Buhlmann's Corner
Germany the developing country
The Deutsche Bank collects a 10 billion capital increase – and everyone says “Wow!” Days later, the Brazilians collect five times that – i.e. eight percent of the market value of the entire DAX 30, including Deutsche Bank – or one whole Daimler.
The Brazilian oil boys could pay for all of Hochtief 11.6 times over from the recapitalization. But the Spaniards of ACS do not want Hochtief so quickly – they want to act as slowly as Porsche did with Volkswagen. The Spanish Piëch too, ACS CEO Florentino Pérez, is the major shareholder, has his own football club and bought his first company for one peseta. That would be funny – “Dr.Lü” (Hochtief CEO Herbert Lütkestratkötter) tells himself – were it not that all this parallelism ends up with a reverse take-over. So he saves. He starts with the Supervisory Board and forms a rump one (without the two ACS representatives). They manifestly need tutoring in Corporate Governance – otherwise non-discharge is inevitable. Naturally, with this insoluble conflict of interest the appointment should immediately be suspended and finally terminated.
You can already see consultants sailing up and down the Rhine with §33 WpÜG to update companies’ statutes, and their fees. If ACS were only a family from Herzogenaurach, or Austrians were the ones pulling the strings – but the Ruhr baron does not want to offer himself to a Spaniard. Why not, actually? They managed to build their country over so successfully that no one even noticed that no one can pay for it.
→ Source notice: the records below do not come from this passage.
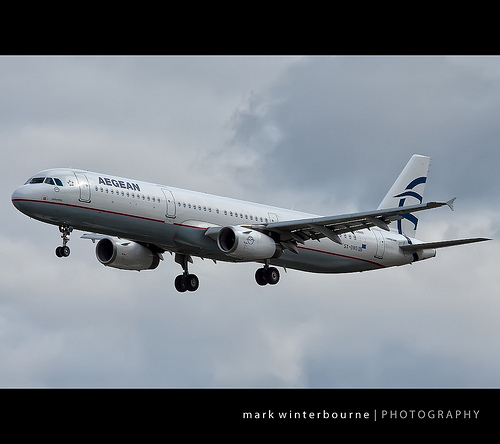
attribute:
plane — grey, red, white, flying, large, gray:
[9, 143, 493, 304]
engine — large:
[87, 235, 164, 279]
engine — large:
[211, 222, 286, 269]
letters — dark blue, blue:
[95, 171, 143, 195]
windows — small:
[92, 185, 163, 204]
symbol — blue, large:
[397, 172, 427, 238]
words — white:
[231, 400, 484, 428]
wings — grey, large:
[263, 196, 457, 244]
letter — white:
[253, 410, 262, 422]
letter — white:
[323, 406, 330, 422]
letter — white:
[308, 408, 315, 422]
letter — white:
[427, 407, 435, 422]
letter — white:
[389, 409, 399, 422]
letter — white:
[288, 408, 294, 423]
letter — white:
[243, 408, 253, 421]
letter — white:
[267, 407, 276, 419]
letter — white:
[261, 411, 267, 421]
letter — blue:
[134, 181, 142, 195]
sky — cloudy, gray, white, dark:
[3, 56, 291, 167]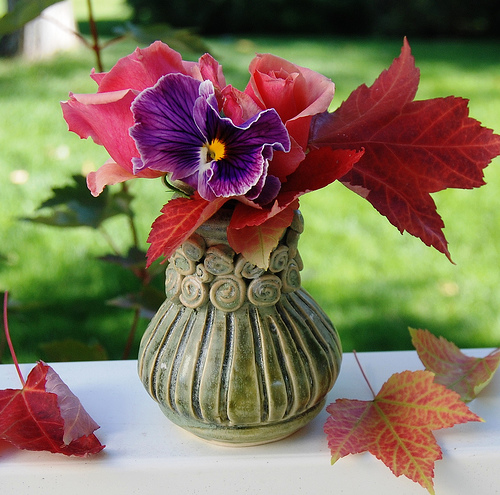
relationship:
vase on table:
[131, 202, 352, 448] [79, 327, 465, 491]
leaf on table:
[406, 324, 498, 414] [4, 346, 498, 492]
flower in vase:
[160, 91, 252, 178] [99, 202, 364, 452]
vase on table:
[131, 202, 352, 448] [4, 346, 498, 492]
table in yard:
[4, 358, 490, 493] [5, 61, 496, 353]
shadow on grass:
[360, 296, 467, 363] [48, 262, 154, 376]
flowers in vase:
[59, 35, 496, 271] [131, 202, 352, 448]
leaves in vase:
[258, 60, 468, 221] [131, 202, 352, 448]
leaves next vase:
[359, 297, 484, 459] [131, 202, 352, 448]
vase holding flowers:
[131, 202, 352, 448] [54, 32, 359, 230]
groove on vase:
[247, 312, 312, 419] [137, 211, 342, 446]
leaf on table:
[1, 336, 95, 468] [23, 345, 386, 490]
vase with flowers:
[131, 202, 352, 448] [51, 23, 485, 263]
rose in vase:
[223, 52, 335, 176] [137, 211, 342, 446]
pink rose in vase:
[226, 52, 332, 121] [131, 202, 352, 448]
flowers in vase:
[59, 35, 496, 271] [137, 211, 342, 446]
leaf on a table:
[1, 336, 95, 468] [23, 350, 426, 490]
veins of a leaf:
[331, 365, 460, 483] [328, 339, 485, 494]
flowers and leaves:
[59, 35, 496, 271] [139, 183, 201, 268]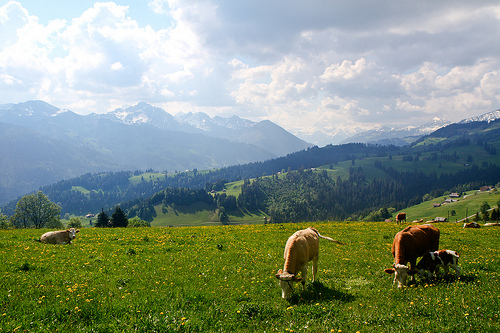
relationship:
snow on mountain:
[127, 91, 191, 117] [80, 62, 241, 156]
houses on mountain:
[395, 167, 491, 227] [80, 62, 241, 156]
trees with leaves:
[194, 169, 287, 209] [195, 184, 273, 227]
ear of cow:
[296, 259, 307, 288] [272, 212, 345, 330]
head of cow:
[272, 272, 303, 302] [272, 212, 345, 330]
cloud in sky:
[100, 20, 155, 76] [126, 17, 153, 43]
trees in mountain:
[194, 169, 287, 209] [80, 62, 241, 156]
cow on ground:
[272, 212, 345, 330] [256, 276, 344, 309]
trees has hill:
[194, 169, 287, 209] [64, 134, 206, 250]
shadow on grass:
[239, 296, 261, 319] [145, 228, 199, 325]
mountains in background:
[0, 90, 274, 122] [36, 15, 363, 201]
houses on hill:
[395, 167, 491, 227] [64, 134, 206, 250]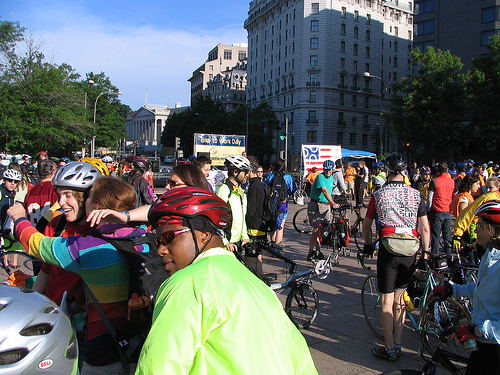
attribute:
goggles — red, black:
[145, 226, 202, 246]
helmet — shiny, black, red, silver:
[150, 188, 231, 229]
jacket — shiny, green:
[155, 307, 298, 373]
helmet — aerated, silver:
[40, 165, 96, 189]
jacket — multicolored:
[70, 216, 128, 298]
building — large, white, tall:
[243, 0, 382, 139]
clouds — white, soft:
[85, 32, 167, 81]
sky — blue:
[115, 1, 200, 34]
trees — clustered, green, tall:
[1, 80, 103, 147]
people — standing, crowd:
[213, 134, 452, 261]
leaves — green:
[39, 139, 75, 153]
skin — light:
[384, 174, 408, 181]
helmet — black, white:
[388, 153, 408, 168]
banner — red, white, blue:
[294, 138, 341, 173]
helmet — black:
[373, 154, 404, 169]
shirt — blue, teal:
[308, 178, 350, 203]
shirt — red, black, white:
[384, 181, 421, 232]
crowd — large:
[6, 136, 296, 278]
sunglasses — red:
[155, 227, 182, 247]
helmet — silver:
[225, 155, 253, 172]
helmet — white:
[3, 168, 22, 181]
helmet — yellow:
[75, 153, 108, 175]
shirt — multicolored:
[78, 231, 136, 330]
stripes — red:
[76, 261, 120, 296]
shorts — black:
[373, 247, 419, 291]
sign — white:
[303, 141, 337, 180]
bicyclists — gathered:
[1, 168, 480, 297]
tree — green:
[64, 75, 104, 151]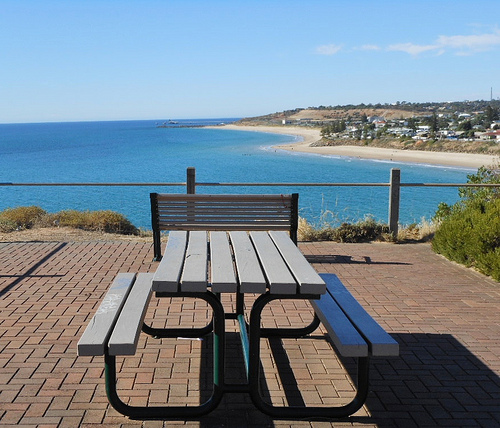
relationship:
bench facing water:
[147, 189, 301, 256] [0, 117, 499, 235]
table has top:
[76, 229, 399, 423] [152, 230, 328, 300]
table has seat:
[76, 229, 399, 423] [74, 272, 153, 356]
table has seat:
[76, 229, 399, 423] [300, 274, 400, 361]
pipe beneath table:
[103, 292, 367, 421] [76, 229, 399, 423]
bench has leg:
[147, 189, 301, 256] [148, 229, 166, 260]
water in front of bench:
[0, 117, 499, 235] [147, 189, 301, 256]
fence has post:
[2, 165, 499, 235] [181, 166, 204, 228]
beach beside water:
[208, 121, 499, 176] [0, 117, 499, 235]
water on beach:
[0, 117, 499, 235] [208, 121, 499, 176]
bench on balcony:
[147, 189, 301, 256] [2, 230, 499, 425]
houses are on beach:
[278, 99, 498, 148] [208, 121, 499, 176]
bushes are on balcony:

They have America under their thumb, to the extent that one highway accident need not mean replacing the throttles of millions of vehicles.
Of course, Dr.Lü has that too – but unfortunately “only” in Oceania. That makes a link-up make all the more sense. After all, alongside their sporting successes the Spaniards are going to finally need balances that make them eligible to play. Why is Europe actually there only between Strasbourg and the Manneken Pis in Brussels? Perhaps the ad-hoc supervisory-board members can see a little farther than the injured “no-one-asked-me” CEO. For it should not be the criteria of Der Spiegel that matter for company officers and their opinions, but those of the caring family man – a better future for all stakeholders.
So in this way, Germany too is a developing country. It will be interesting to see which ex-CEO is first to become Supervisory Board chair without a cooling-off period. Bayer CEO Werner Wenning might deserve it; he’s going on 30 September 2010, leaving a new, strong Bayer behind.